# Math Help - The Fourier Transform Shift property

1. ## The Fourier Transform Shift property

Hello there,

I have a question about the Shift property of the Fourier Transform.

I understood that this is the property:
$FourierTransform(\ \{\ f(t-t_0)\ \}\ ) = e^{-iwt_0} FourierTransform(\ \{ \ f(t)\ \}\ )$

However, this doesn't really work for me when I apply it to Sin...

This is the Transform of Sin(t):
$FourierTransform(\ \{\ Sin(t)\ \}\ ) = i\sqrt{\frac{\Pi}{2}}[ \delta(w-1)-\delta(w+1)]$

So according to the shift property, I would have expected to see this as the Transform of Sin(t-t0):
$FourierTransform(\ \{\ Sin(t-t_0)\ \}\ ) = i\sqrt{\frac{\Pi}{2}}e^{-iwt_0}[\delta(w-1)-\delta(w+1)]$

However, this is the actual transform of Sin(t-t0):
$FourierTransform(\ \{\ Sin(t-t_0)\ \}\ ) = i\sqrt{\frac{\Pi}{2}}e^{-it_0}[e^{2it_0}\delta(w-1)-\delta(w+1)]$

So the shift property doesn't work? What am I doing wrong?

Thank you (:

2. ## Re: The Fourier Transform Shift property

Originally Posted by sapsapz
Hello there,

I have a question about the Shift property of the Fourier Transform.

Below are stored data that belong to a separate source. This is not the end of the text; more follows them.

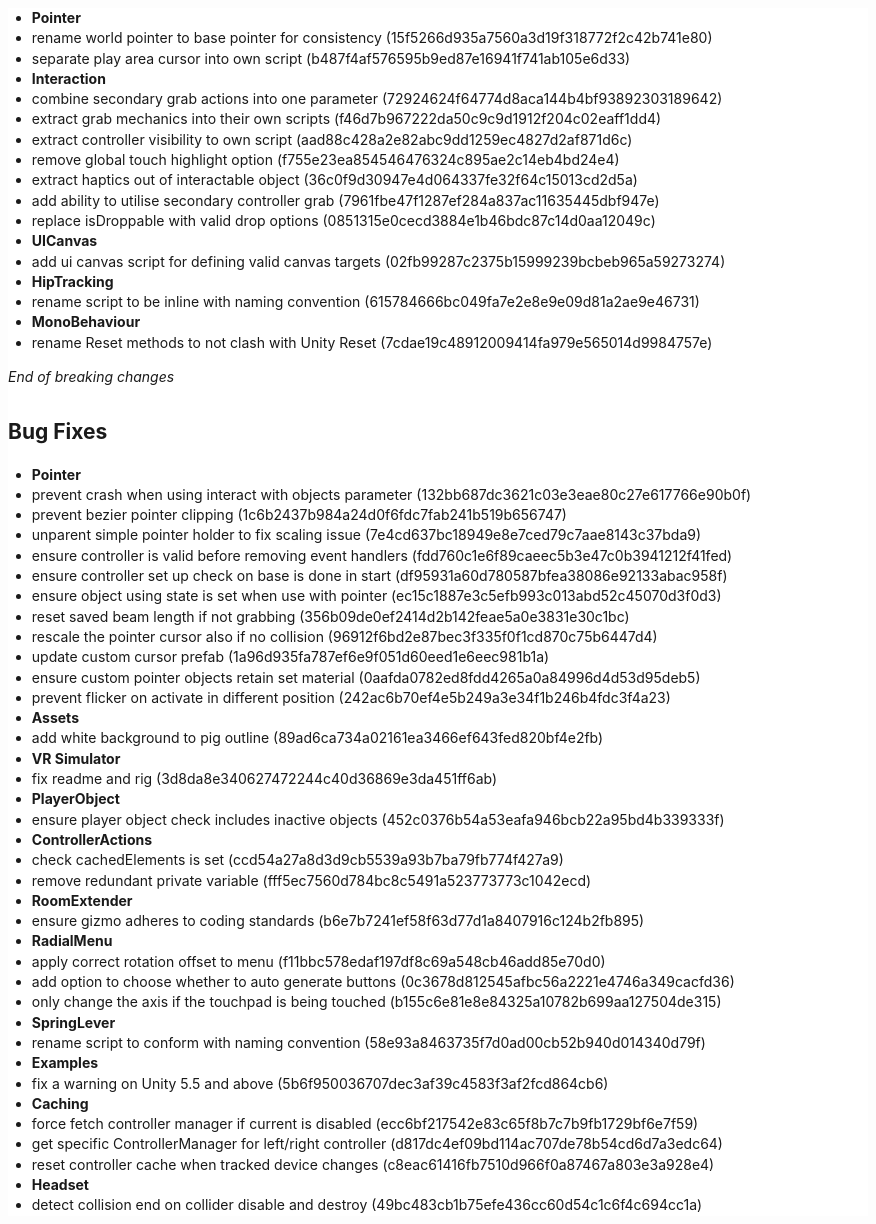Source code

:  * **Pointer**
  * rename world pointer to base pointer for consistency (15f5266d935a7560a3d19f318772f2c42b741e80)
  * separate play area cursor into own script (b487f4af576595b9ed87e16941f741ab105e6d33)
 * **Interaction**
  * combine secondary grab actions into one parameter (72924624f64774d8aca144b4bf93892303189642)
  * extract grab mechanics into their own scripts (f46d7b967222da50c9c9d1912f204c02eaff1dd4)
  * extract controller visibility to own script (aad88c428a2e82abc9dd1259ec4827d2af871d6c)
  * remove global touch highlight option (f755e23ea854546476324c895ae2c14eb4bd24e4)
  * extract haptics out of interactable object (36c0f9d30947e4d064337fe32f64c15013cd2d5a)
  * add ability to utilise secondary controller grab (7961fbe47f1287ef284a837ac11635445dbf947e)
  * replace isDroppable with valid drop options (0851315e0cecd3884e1b46bdc87c14d0aa12049c)
 * **UICanvas**
  * add ui canvas script for defining valid canvas targets (02fb99287c2375b15999239bcbeb965a59273274)
 * **HipTracking**
  * rename script to be inline with naming convention (615784666bc049fa7e2e8e9e09d81a2ae9e46731)
 * **MonoBehaviour**
  * rename Reset methods to not clash with Unity Reset (7cdae19c48912009414fa979e565014d9984757e)
  
  
*End of breaking changes*

## Bug Fixes

 * **Pointer**
  * prevent crash when using interact with objects parameter (132bb687dc3621c03e3eae80c27e617766e90b0f)
  * prevent bezier pointer clipping (1c6b2437b984a24d0f6fdc7fab241b519b656747)
  * unparent simple pointer holder to fix scaling issue (7e4cd637bc18949e8e7ced79c7aae8143c37bda9)
  * ensure controller is valid before removing event handlers (fdd760c1e6f89caeec5b3e47c0b3941212f41fed)
  * ensure controller set up check on base is done in start (df95931a60d780587bfea38086e92133abac958f)
  * ensure object using state is set when use with pointer (ec15c1887e3c5efb993c013abd52c45070d3f0d3)
  * reset saved beam length if not grabbing (356b09de0ef2414d2b142feae5a0e3831e30c1bc)
  * rescale the pointer cursor also if no collision (96912f6bd2e87bec3f335f0f1cd870c75b6447d4)
  * update custom cursor prefab (1a96d935fa787ef6e9f051d60eed1e6eec981b1a)
  * ensure custom pointer objects retain set material (0aafda0782ed8fdd4265a0a84996d4d53d95deb5)
  * prevent flicker on activate in different position (242ac6b70ef4e5b249a3e34f1b246b4fdc3f4a23)  
 * **Assets**
  * add white background to pig outline (89ad6ca734a02161ea3466ef643fed820bf4e2fb)
 * **VR Simulator**
  * fix readme and rig (3d8da8e340627472244c40d36869e3da451ff6ab)
 * **PlayerObject**
  * ensure player object check includes inactive objects (452c0376b54a53eafa946bcb22a95bd4b339333f)
 * **ControllerActions**
  * check cachedElements is set (ccd54a27a8d3d9cb5539a93b7ba79fb774f427a9)
  * remove redundant private variable (fff5ec7560d784bc8c5491a523773773c1042ecd)
 * **RoomExtender**
  * ensure gizmo adheres to coding standards (b6e7b7241ef58f63d77d1a8407916c124b2fb895)
 * **RadialMenu**
  * apply correct rotation offset to menu (f11bbc578edaf197df8c69a548cb46add85e70d0)
  * add option to choose whether to auto generate buttons (0c3678d812545afbc56a2221e4746a349cacfd36)
  * only change the axis if the touchpad is being touched (b155c6e81e8e84325a10782b699aa127504de315)
 * **SpringLever**
  * rename script to conform with naming convention (58e93a8463735f7d0ad00cb52b940d014340d79f)
 * **Examples**
  * fix a warning on Unity 5.5 and above (5b6f950036707dec3af39c4583f3af2fcd864cb6)
 * **Caching**
  * force fetch controller manager if current is disabled (ecc6bf217542e83c65f8b7c7b9fb1729bf6e7f59)
  * get specific ControllerManager for left/right controller (d817dc4ef09bd114ac707de78b54cd6d7a3edc64)
  * reset controller cache when tracked device changes (c8eac61416fb7510d966f0a87467a803e3a928e4)
 * **Headset**
  * detect collision end on collider disable and destroy (49bc483cb1b75efe436cc60d54c1c6f4c694cc1a)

I understood that this is the property:
$FourierTransform(\ \{\ f(t-t_0)\ \}\ ) = e^{-iwt_0} FourierTransform(\ \{ \ f(t)\ \}\ )$

However, this doesn't really work for me when I apply it to Sin...

This is the Transform of Sin(t):
$FourierTransform(\ \{\ Sin(t)\ \}\ ) = i\sqrt{\frac{\Pi}{2}}[ \delta(w-1)-\delta(w+1)]$

So according to the shift property, I would have expected to see this as the Transform of Sin(t-t0):
$FourierTransform(\ \{\ Sin(t-t_0)\ \}\ ) = i\sqrt{\frac{\Pi}{2}}e^{-iwt_0}[\delta(w-1)-\delta(w+1)]$

However, this is the actual transform of Sin(t-t0):
$FourierTransform(\ \{\ Sin(t-t_0)\ \}\ ) = i\sqrt{\frac{\Pi}{2}}e^{-it_0}[e^{2it_0}\delta(w-1)-\delta(w+1)]$

So the shift property doesn't work? What am I doing wrong?

Thank you (:
Where did you obtain the form of the transform you have there? It's incorrect.

3. ## Re: The Fourier Transform Shift property

Here is a short proof I encountered:

Edit:
Unless you're asking about the transforms of the Sin functions, in which case I calculated them in Wolfram Mathematica

4. ## Re: The Fourier Transform Shift property

I was asking about the final form of the FT of Sin[t-t0]

That's not what I get from Mathematica but it doesn't matter.

Multiply your Exp[- i t0] factor through and you obtain the correct answer.